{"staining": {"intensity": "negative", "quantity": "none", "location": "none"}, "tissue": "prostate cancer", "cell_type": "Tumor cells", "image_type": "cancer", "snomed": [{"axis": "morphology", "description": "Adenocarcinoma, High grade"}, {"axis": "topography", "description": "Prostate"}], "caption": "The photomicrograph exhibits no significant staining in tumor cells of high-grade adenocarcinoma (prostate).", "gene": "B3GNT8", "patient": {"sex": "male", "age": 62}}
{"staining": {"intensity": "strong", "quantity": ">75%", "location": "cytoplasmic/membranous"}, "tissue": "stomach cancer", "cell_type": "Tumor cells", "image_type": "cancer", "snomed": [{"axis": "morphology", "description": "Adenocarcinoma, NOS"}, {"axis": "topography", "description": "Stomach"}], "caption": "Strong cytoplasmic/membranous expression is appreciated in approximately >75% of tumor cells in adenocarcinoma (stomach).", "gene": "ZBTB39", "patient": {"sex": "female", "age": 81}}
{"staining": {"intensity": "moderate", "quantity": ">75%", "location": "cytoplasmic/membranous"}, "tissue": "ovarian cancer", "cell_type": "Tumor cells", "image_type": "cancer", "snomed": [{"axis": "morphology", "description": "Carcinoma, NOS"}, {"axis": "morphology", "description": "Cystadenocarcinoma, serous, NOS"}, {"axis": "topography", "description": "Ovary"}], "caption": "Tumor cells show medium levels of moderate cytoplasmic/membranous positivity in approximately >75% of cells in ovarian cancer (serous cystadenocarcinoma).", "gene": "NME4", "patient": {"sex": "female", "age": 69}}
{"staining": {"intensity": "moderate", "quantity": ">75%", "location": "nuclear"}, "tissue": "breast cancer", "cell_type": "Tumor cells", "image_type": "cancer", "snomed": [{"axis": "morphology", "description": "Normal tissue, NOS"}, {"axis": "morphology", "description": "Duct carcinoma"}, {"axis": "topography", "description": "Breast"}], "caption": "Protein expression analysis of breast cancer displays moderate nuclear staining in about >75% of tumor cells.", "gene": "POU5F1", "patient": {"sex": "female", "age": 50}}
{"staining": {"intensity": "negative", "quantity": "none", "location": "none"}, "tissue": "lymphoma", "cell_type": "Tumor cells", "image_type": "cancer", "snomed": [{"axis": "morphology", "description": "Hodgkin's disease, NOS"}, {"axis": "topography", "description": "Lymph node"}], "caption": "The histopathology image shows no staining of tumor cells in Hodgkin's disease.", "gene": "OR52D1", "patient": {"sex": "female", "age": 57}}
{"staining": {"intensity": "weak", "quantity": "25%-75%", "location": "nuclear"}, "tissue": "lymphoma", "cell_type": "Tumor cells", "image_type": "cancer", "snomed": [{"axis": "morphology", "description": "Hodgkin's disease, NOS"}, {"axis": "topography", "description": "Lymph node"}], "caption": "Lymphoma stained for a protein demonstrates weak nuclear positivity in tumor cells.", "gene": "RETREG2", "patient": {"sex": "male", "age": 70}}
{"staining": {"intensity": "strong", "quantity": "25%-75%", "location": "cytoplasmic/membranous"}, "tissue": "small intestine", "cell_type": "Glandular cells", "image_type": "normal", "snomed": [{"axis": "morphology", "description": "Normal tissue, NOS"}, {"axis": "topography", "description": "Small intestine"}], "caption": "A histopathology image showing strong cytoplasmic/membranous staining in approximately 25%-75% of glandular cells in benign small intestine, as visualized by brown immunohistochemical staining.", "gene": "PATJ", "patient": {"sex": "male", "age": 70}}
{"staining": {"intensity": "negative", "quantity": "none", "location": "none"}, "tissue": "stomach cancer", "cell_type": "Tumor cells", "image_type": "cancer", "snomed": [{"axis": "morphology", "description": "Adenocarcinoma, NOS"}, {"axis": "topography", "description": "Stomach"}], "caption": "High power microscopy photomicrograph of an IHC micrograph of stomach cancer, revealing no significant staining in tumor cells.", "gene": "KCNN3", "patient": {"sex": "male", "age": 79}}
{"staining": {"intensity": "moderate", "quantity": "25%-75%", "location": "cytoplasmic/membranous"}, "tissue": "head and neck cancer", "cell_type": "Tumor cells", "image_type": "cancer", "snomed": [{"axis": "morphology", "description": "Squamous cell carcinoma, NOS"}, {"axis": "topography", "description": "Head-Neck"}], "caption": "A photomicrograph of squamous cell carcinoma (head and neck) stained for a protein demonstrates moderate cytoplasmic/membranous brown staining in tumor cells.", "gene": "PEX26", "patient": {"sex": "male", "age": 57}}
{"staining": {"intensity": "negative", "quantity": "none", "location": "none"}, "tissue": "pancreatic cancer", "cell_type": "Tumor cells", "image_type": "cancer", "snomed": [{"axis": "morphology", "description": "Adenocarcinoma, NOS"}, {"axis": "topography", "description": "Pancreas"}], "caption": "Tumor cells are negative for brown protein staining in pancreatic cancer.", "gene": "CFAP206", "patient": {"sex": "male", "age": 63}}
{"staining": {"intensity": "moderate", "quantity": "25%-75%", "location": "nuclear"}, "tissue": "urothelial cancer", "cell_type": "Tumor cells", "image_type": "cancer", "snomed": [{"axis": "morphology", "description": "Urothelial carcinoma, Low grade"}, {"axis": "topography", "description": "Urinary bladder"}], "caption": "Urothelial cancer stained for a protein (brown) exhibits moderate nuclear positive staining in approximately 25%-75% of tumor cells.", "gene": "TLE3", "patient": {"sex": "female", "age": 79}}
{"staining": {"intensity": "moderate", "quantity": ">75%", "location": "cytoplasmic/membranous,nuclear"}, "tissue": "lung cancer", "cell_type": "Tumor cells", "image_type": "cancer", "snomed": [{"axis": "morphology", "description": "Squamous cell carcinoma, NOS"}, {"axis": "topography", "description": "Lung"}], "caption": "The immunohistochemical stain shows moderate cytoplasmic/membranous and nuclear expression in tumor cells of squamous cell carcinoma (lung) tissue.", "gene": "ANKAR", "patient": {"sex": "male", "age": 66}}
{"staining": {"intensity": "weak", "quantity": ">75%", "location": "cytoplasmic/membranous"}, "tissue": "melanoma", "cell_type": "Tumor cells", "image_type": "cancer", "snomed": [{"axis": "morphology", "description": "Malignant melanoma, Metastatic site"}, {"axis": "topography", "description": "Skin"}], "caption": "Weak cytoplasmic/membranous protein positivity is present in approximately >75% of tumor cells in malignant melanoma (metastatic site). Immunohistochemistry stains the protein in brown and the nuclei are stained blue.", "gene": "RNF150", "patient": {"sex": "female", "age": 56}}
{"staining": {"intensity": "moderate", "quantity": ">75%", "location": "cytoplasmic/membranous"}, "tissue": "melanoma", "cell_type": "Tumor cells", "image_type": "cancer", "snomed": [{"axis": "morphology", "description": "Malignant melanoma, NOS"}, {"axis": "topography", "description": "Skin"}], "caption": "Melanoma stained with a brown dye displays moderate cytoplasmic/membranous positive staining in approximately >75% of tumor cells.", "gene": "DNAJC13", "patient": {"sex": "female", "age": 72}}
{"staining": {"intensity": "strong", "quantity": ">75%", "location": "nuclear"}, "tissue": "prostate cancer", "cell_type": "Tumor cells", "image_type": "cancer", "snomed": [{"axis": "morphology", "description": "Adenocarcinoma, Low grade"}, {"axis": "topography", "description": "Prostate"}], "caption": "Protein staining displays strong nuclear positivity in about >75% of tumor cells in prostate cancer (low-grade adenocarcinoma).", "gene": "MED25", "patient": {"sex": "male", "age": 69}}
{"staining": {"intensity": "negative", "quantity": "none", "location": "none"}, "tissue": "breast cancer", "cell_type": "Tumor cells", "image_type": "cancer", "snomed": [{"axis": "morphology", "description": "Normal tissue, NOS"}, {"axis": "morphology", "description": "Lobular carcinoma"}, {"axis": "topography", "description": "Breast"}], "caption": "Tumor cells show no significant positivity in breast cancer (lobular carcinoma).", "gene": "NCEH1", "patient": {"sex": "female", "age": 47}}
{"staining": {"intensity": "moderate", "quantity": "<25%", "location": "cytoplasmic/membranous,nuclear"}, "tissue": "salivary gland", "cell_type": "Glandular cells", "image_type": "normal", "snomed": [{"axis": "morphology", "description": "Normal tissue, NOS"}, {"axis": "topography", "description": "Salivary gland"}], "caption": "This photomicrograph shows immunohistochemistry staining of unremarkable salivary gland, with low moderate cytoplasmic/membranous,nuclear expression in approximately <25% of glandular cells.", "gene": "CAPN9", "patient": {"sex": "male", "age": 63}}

○ ○ ○

Would you restate exactly the lines of the material above, from its opening line through the line with "expression analysis of", and output only those?

{"staining": {"intensity": "negative", "quantity": "none", "location": "none"}, "tissue": "prostate cancer", "cell_type": "Tumor cells", "image_type": "cancer", "snomed": [{"axis": "morphology", "description": "Adenocarcinoma, High grade"}, {"axis": "topography", "description": "Prostate"}], "caption": "The photomicrograph exhibits no significant staining in tumor cells of high-grade adenocarcinoma (prostate).", "gene": "B3GNT8", "patient": {"sex": "male", "age": 62}}
{"staining": {"intensity": "strong", "quantity": ">75%", "location": "cytoplasmic/membranous"}, "tissue": "stomach cancer", "cell_type": "Tumor cells", "image_type": "cancer", "snomed": [{"axis": "morphology", "description": "Adenocarcinoma, NOS"}, {"axis": "topography", "description": "Stomach"}], "caption": "Strong cytoplasmic/membranous expression is appreciated in approximately >75% of tumor cells in adenocarcinoma (stomach).", "gene": "ZBTB39", "patient": {"sex": "female", "age": 81}}
{"staining": {"intensity": "moderate", "quantity": ">75%", "location": "cytoplasmic/membranous"}, "tissue": "ovarian cancer", "cell_type": "Tumor cells", "image_type": "cancer", "snomed": [{"axis": "morphology", "description": "Carcinoma, NOS"}, {"axis": "morphology", "description": "Cystadenocarcinoma, serous, NOS"}, {"axis": "topography", "description": "Ovary"}], "caption": "Tumor cells show medium levels of moderate cytoplasmic/membranous positivity in approximately >75% of cells in ovarian cancer (serous cystadenocarcinoma).", "gene": "NME4", "patient": {"sex": "female", "age": 69}}
{"staining": {"intensity": "moderate", "quantity": ">75%", "location": "nuclear"}, "tissue": "breast cancer", "cell_type": "Tumor cells", "image_type": "cancer", "snomed": [{"axis": "morphology", "description": "Normal tissue, NOS"}, {"axis": "morphology", "description": "Duct carcinoma"}, {"axis": "topography", "description": "Breast"}], "caption": "Protein expression analysis of breast cancer displays moderate nuclear staining in about >75% of tumor cells.", "gene": "POU5F1", "patient": {"sex": "female", "age": 50}}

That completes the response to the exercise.